There are lots of articles about bad use cases of ChatGPT that Google already provided for decades.
Want to get bad medical advice for the weird pain in your belly? Google can tell you it’s cancer, no problem.
Do you want to know how to make drugs without a lab? Google even gives you links to stores where you can buy the materials for it.
Want some racism/misogyny/other evil content? Google is your ever helpful friend and garbage dump.
What’s the difference apart from ChatGPT’s inability to link to existing sources?
I think it’s a combination of inability to link to sources (as you have stated) as well as the confidence in which it may provide incorrect information, and a lack of proper understanding from many people as to how LLMs work and exactly how incorrect they can be at times.
Sure, people can lie on the internet, but a chat bot talking to me and lying? Shouldn’t computers not be able to do that? (/s of course)
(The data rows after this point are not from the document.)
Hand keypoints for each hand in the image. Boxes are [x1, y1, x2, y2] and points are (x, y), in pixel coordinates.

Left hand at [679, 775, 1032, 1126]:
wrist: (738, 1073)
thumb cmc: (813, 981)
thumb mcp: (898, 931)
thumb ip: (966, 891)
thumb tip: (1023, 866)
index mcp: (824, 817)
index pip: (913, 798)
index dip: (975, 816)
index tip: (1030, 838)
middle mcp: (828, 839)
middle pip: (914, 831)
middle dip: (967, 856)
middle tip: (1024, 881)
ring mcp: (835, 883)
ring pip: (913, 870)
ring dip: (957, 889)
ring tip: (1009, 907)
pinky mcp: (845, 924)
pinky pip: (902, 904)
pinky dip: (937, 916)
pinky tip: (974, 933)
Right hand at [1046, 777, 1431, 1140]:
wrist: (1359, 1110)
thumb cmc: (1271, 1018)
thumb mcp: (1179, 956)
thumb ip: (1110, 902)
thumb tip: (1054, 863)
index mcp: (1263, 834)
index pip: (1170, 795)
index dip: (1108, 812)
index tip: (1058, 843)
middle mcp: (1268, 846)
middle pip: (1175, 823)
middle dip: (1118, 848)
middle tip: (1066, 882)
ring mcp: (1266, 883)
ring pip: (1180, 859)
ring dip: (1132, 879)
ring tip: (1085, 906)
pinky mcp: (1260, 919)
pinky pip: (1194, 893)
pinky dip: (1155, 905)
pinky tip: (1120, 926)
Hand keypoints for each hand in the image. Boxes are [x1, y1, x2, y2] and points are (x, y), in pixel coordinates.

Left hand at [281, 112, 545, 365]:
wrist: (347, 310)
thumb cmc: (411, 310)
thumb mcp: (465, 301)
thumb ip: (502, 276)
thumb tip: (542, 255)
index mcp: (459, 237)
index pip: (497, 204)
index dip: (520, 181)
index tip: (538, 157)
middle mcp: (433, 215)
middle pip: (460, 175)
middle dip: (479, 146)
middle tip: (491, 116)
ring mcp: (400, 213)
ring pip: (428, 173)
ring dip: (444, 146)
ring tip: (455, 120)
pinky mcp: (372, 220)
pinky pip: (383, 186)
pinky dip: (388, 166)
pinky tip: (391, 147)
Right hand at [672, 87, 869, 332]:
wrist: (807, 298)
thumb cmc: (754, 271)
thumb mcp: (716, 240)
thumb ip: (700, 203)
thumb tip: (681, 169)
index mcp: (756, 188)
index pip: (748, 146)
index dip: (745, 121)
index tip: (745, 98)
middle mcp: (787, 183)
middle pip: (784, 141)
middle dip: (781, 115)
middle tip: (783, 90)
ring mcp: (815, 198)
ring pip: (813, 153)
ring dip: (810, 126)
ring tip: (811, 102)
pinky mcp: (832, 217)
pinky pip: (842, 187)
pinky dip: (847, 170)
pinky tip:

It’s not the inability to link sources, it’s the wholesale manufacture of them. It’s a language model, not a search engine. It doesn’t get its information from somewhere. It generates it probibalistically based on the structure of the sentence its forming.
It’ll include sources if the sentence structure suggests they should be there, but they’ll also just be built by probabilistic insertion of words.
I’ve seen attempts of people trying to train a LLM on information with sources. The end result was a model that would still hallucinate false information, and follow it up with a convincing looking source that doesn’t actually exist or a link that just leads to a 404 page. The way current LLMs work makes it impossible for them to mention accurate sources by default as they don’t remember full sentences or even any actual information, but just pick up some underlying patterns.
Currently the best you can do is letting a LLM come up with search engine queries to find relevant and up to date information for a certain question, and then making it formulate an answer based on what it found and including links to the page(s) it used. The main problem here is that LLMs are not great yet at verifying if a source is accurate, and most people will just take anything that mentions a source as a hard fact without even looking at what the source is.
It’s like a fancy interface for Google’s “I’m feeling lucky” button.
The issue is that LLMs are fundamentally not able to not know something. Non-LLM filters that are strapped in front of an LLM can catch stuff like that (“As an LLM I am not able to…”), but if the request makes it through the filter, the LLM is not able to say “Sorry, I don’t know that”, because the data set doesn’t contain that.
For example, there aren’t a lot of API documentations that contain a “Sorry, I don’t know how this endpoint works”.
Strongly agreed. I view this as the biggest issue with LLMs. They will hallucinate a confidently incorrect answer for those cases. It makes them misinformation machines.